Description: Evergreen, semi-succulent, rampant creeper that forms dense mats to 60cm deep. It readily smothers indigenous plants and prevents regeneration of all plants both indigenous and introduced.
Flowers: Small white star-shaped flowers with three petals that emerge from two leaf-like bracts in spring and summer.
Leaves: Shiny mid-green ovate-lanceolate leaves 3–6cm long and 1–3cm wide with the leaf base forming a sheath around the stem. Parallel veined and fleshy.
Stems: Succulent, brittle, branching and trailing. Forms shallow roots at nodes which is the primary means of spread.

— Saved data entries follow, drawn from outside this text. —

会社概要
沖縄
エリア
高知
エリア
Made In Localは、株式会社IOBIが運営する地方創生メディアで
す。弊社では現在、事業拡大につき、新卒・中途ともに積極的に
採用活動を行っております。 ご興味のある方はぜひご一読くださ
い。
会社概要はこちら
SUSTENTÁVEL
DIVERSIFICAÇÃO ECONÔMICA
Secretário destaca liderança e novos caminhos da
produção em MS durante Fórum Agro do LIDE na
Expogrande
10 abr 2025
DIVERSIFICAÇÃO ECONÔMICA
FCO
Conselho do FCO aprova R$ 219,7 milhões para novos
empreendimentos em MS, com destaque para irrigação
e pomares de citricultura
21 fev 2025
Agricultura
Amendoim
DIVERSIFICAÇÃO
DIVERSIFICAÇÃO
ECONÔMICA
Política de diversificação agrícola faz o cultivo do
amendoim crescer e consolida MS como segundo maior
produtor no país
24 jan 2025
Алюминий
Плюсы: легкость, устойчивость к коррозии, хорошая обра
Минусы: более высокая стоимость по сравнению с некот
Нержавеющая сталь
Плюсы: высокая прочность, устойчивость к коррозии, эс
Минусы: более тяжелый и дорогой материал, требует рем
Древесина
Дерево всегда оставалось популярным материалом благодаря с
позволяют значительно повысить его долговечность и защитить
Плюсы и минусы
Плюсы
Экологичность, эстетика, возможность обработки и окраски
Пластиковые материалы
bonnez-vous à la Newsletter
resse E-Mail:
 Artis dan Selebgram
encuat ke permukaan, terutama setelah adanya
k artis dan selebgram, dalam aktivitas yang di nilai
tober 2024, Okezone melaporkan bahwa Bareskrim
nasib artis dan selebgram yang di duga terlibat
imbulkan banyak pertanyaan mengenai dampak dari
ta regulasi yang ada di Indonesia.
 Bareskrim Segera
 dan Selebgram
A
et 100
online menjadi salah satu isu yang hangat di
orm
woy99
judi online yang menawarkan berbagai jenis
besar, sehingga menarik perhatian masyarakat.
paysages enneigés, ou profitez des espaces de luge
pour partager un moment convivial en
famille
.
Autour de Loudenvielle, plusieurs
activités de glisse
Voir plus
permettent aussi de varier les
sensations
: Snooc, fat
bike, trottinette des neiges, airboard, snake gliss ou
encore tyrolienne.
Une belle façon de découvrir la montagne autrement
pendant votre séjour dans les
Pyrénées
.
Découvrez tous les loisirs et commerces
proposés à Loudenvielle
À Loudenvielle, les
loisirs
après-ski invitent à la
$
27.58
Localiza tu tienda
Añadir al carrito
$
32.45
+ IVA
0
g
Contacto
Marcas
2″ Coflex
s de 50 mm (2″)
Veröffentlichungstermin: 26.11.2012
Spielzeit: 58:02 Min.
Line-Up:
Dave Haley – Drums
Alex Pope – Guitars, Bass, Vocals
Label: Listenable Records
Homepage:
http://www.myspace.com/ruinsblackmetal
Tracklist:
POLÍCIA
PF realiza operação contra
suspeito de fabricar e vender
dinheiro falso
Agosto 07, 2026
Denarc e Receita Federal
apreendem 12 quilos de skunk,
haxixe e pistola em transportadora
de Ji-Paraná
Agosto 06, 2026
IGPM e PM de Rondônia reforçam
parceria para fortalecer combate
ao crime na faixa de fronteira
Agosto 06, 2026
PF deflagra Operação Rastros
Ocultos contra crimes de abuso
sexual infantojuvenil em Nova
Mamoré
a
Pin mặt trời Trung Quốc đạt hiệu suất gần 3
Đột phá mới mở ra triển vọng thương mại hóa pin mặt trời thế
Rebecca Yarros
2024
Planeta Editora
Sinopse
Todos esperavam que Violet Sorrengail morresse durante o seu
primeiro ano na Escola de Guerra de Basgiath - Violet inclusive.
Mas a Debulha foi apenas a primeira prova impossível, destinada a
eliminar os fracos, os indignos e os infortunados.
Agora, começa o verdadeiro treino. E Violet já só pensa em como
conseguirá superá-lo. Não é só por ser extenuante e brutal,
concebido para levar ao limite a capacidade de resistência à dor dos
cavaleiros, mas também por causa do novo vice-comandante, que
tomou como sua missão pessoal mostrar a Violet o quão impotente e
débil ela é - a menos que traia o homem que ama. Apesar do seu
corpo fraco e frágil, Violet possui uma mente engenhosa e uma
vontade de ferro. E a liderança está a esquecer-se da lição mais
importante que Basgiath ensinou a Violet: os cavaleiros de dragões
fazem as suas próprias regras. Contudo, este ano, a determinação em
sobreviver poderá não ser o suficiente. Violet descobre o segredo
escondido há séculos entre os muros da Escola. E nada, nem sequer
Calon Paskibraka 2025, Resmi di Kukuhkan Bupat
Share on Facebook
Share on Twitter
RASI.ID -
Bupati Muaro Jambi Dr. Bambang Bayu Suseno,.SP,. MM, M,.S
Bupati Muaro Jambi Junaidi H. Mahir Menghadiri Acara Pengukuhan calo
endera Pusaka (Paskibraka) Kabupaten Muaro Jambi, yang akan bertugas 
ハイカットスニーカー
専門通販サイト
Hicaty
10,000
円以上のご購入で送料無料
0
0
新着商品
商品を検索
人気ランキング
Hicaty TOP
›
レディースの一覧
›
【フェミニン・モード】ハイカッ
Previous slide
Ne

Note: Invades riparian environments, moist woodlands and forests. Seedlings very rarely recorded. Rampant vegetative spread where one noded bit of stem will root and form stems. Plants readily spread by water movement during floods and dumping garden waste. Growth rapid with stems able to spread several metres in one year under favourable conditions. Very toxic to cattle, causing rapid death if eaten, and promotes allergenic reactions in dogs.
Similar indigenous species: Native Wandering Creeper (Commelina cyanea).
Control measures: Hand weeding, spot spraying, solarisation.
Dispersal: Birds, water, seeds, wind.